Al Johnson, Class of 1964, comment:
Usually when I have had an occasion to use the word “brother” it is to ask for something like –“Say brother, can you spare a dime?” Or have used it as a slang word when I have addressed one of the male members of the eight million political causes that I have worked on in my life. Here, in speaking of one of our fellow classmates, Brother James Connolly, I am using the term as a sincere honorific. For those of you who do not know Brother James is a member of the Oratorian Brothers, a Catholic order somewhere down the hierarchical ladder of the Roman Catholic Church. Wherever that is, he, as my devout Irish Catholic grandmother would say (secretly hoping that it would apply to me), had the “calling” to serve the Church.
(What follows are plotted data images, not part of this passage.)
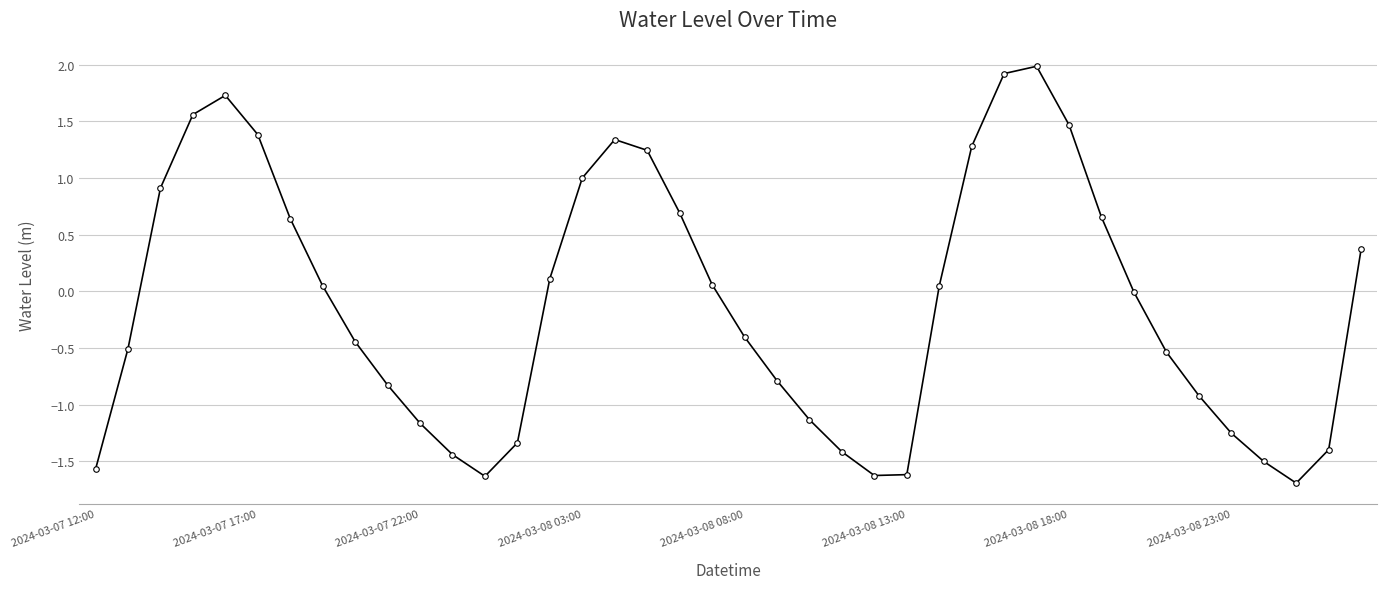

What is the maximum value shown in the chart?

2.0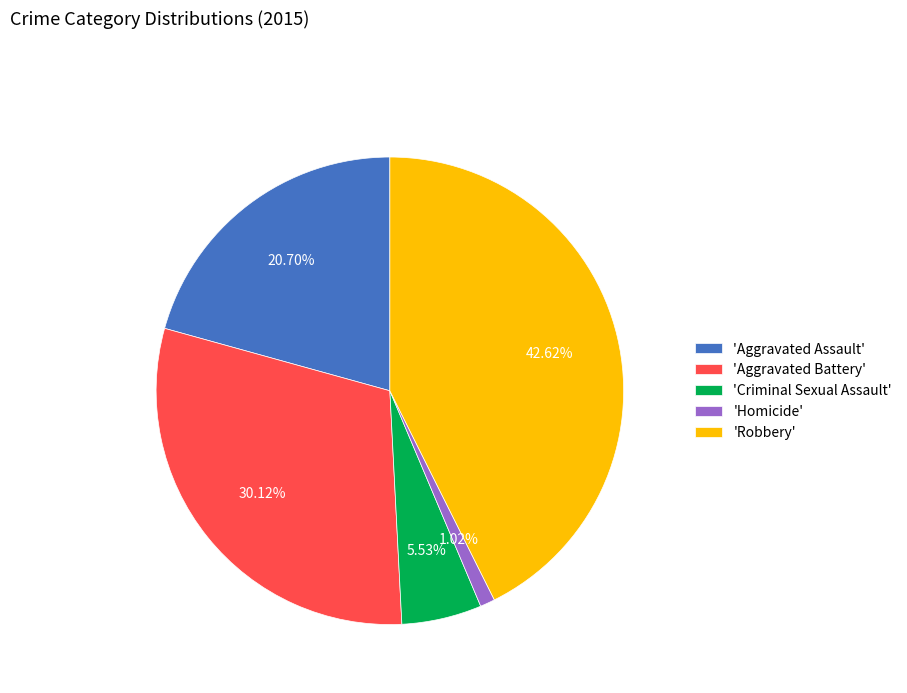

Is there any slice that represents more than half of the pie?

No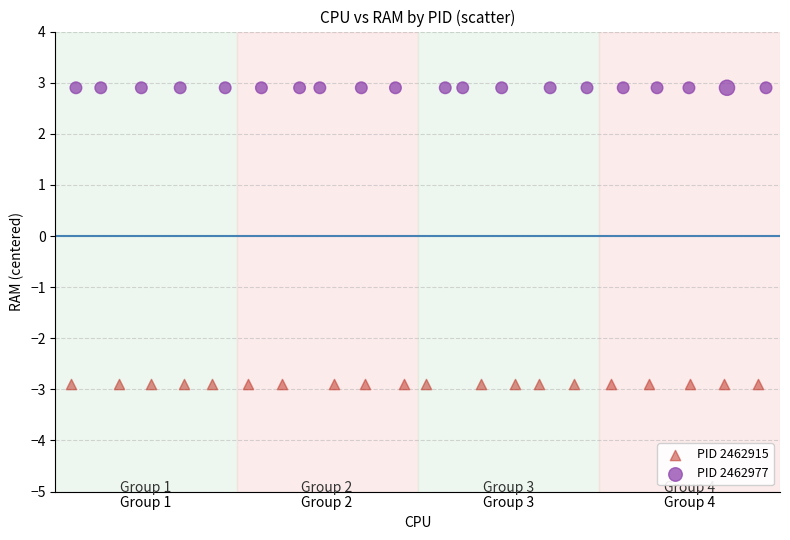

Which series contains the lowest Y value?

PID 2462915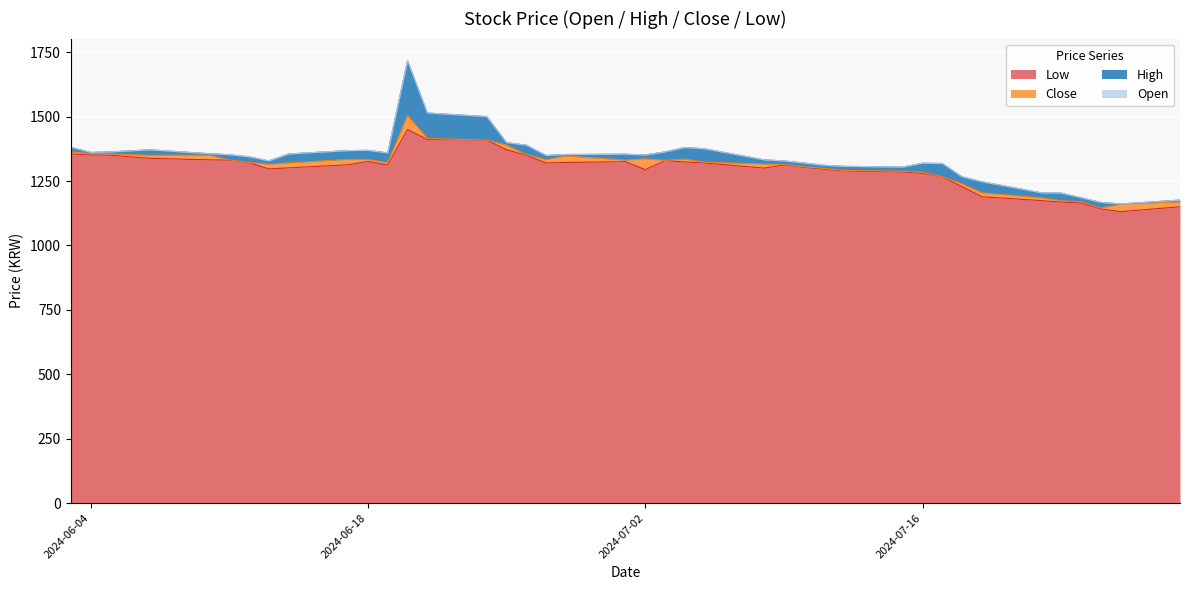

What is the minimum value for Low?

1131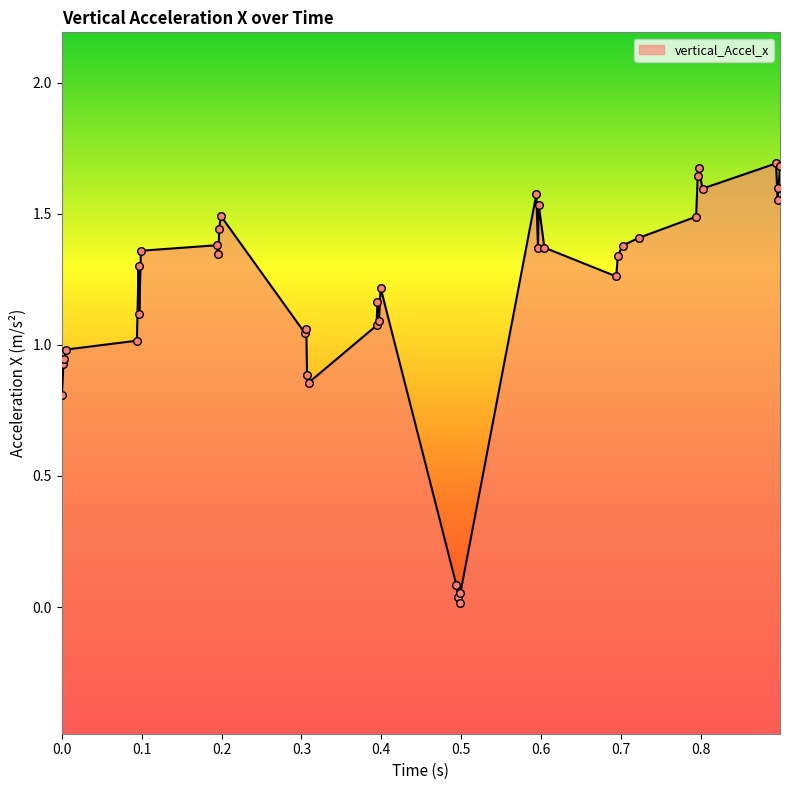

What is the change in value from 0.099 to 0.304?

-0.3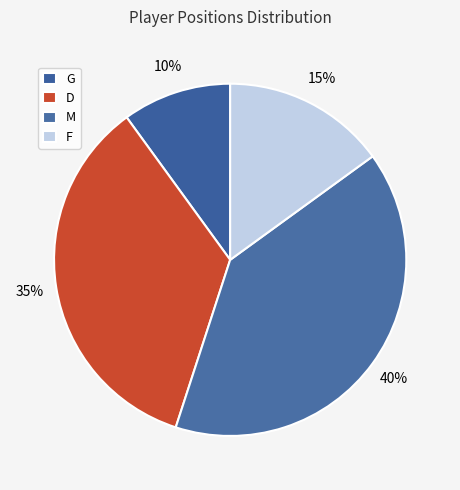

How many slices are in this pie chart?

4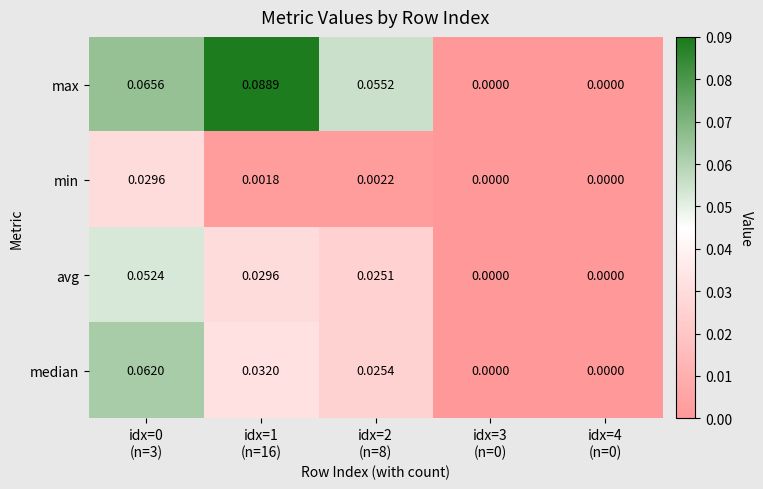

Rank the series by their maximum value, from lowest to highest.

min, avg, median, max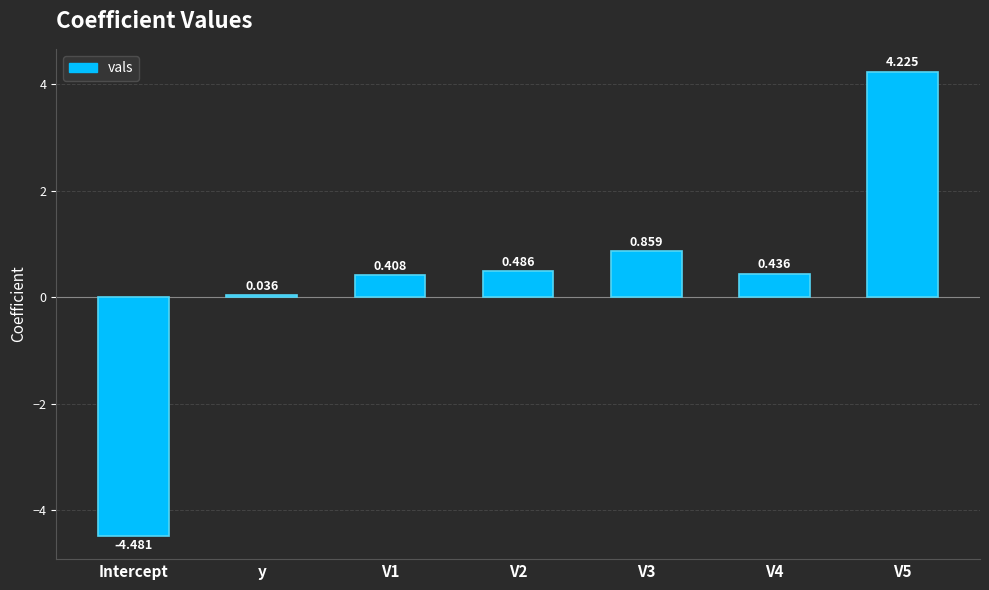

Which label corresponds to the smallest value in the chart?

Intercept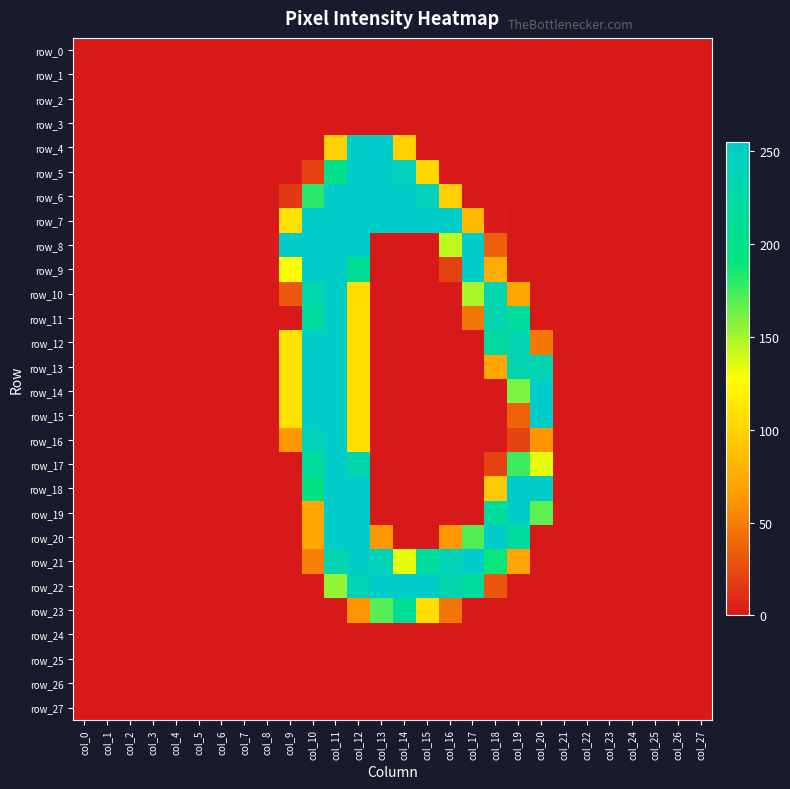

Which series changed the most between col_3 and col_13?

row_4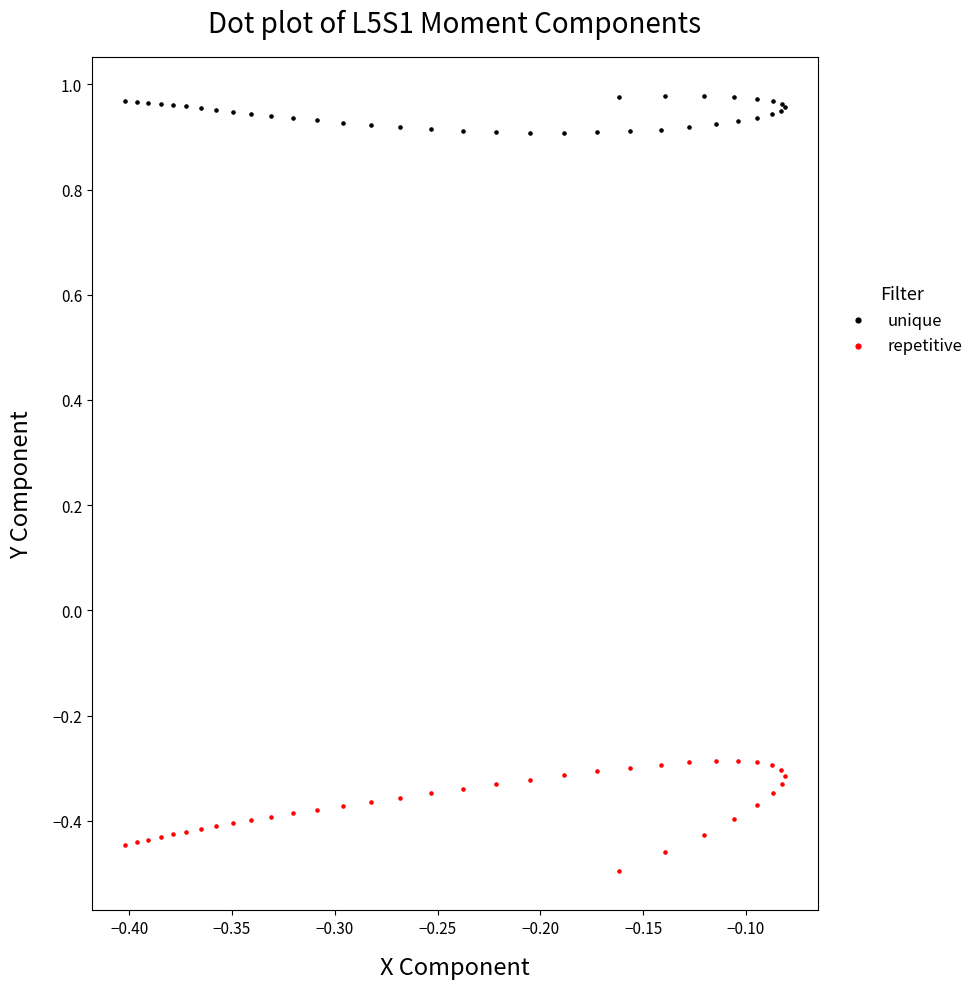

Which series has the largest Y range (max minus min)?

repetitive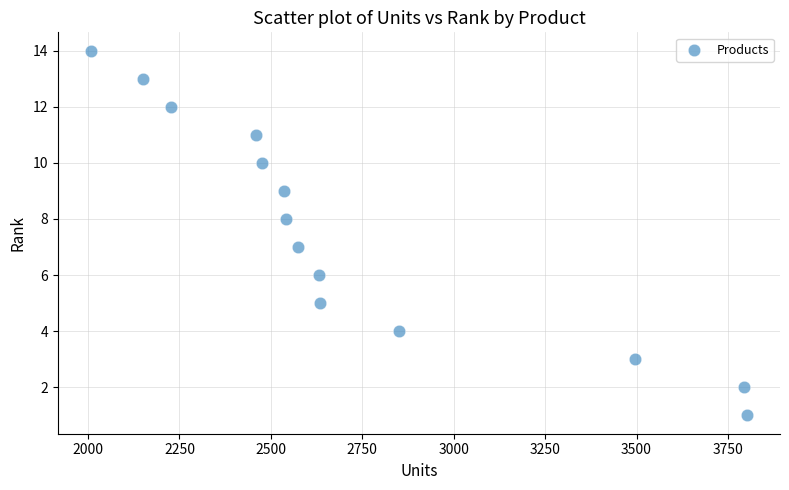

What is the range of Y values (max minus min)?

13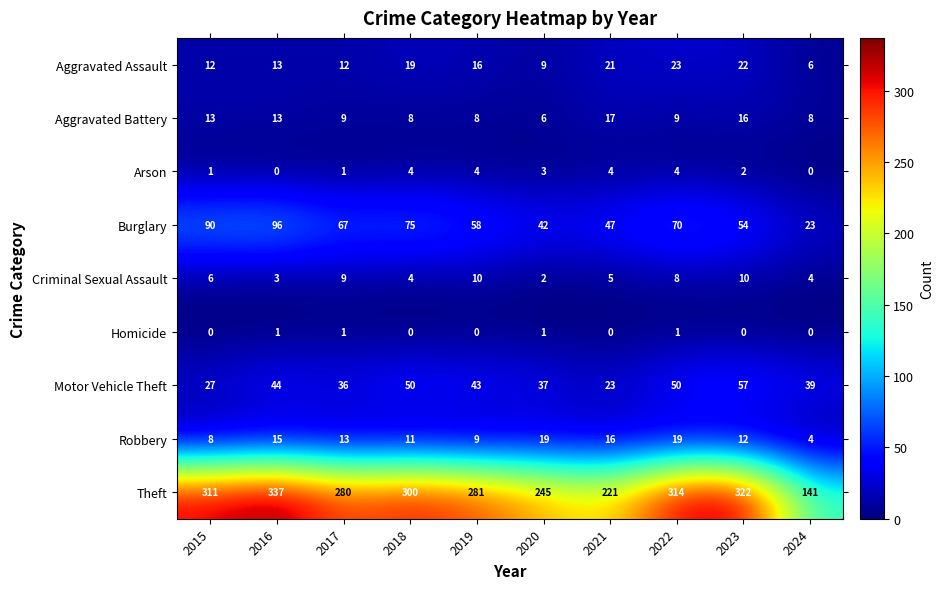

Which series has the largest total across all categories?

Theft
Now Brother James and I, except for a few sporadic e-mails over the last couple of years, have neither seen nor heard from each other since our school days. So this is something of an unsolicited testimonial on my part (although my intention is to draw him out into the public spotlight to write about his life and work). Moreover, except for a shared youthful adherence to the Catholic Church which I long ago placed on the back burner of my life there are no religious connections that bind us together. At one time I did delight in arguing, through the night, about the actual number of angels that could dance on the head of a needle, and the like, but that is long past. I do not want to comment on such matters, in any case, but rather that fact of Brother James’ doing good in this world.
We, from an early age, are told, no, ordered by parents, preachers, and Sunday school teachers that while we are about the business of ‘making and doing’ in the world to do good, or at least to do no evil. Most of us got that ‘making and doing’ part, and have paid stumbling, fumbling, mumbling lip service to the last part. Brother James, as his profession, and as a profession of his faith and that is important here, choose a different path. Maybe not my path, and maybe not yours, but certainly in Brother James’ case, as old Abe Lincoln said, the “better angels of our nature” prevailed over the grimy struggle for this world’s good. Most times I have to fidget around to find the right endings to my entries, but not on this one. All honor to Brother James Connolly.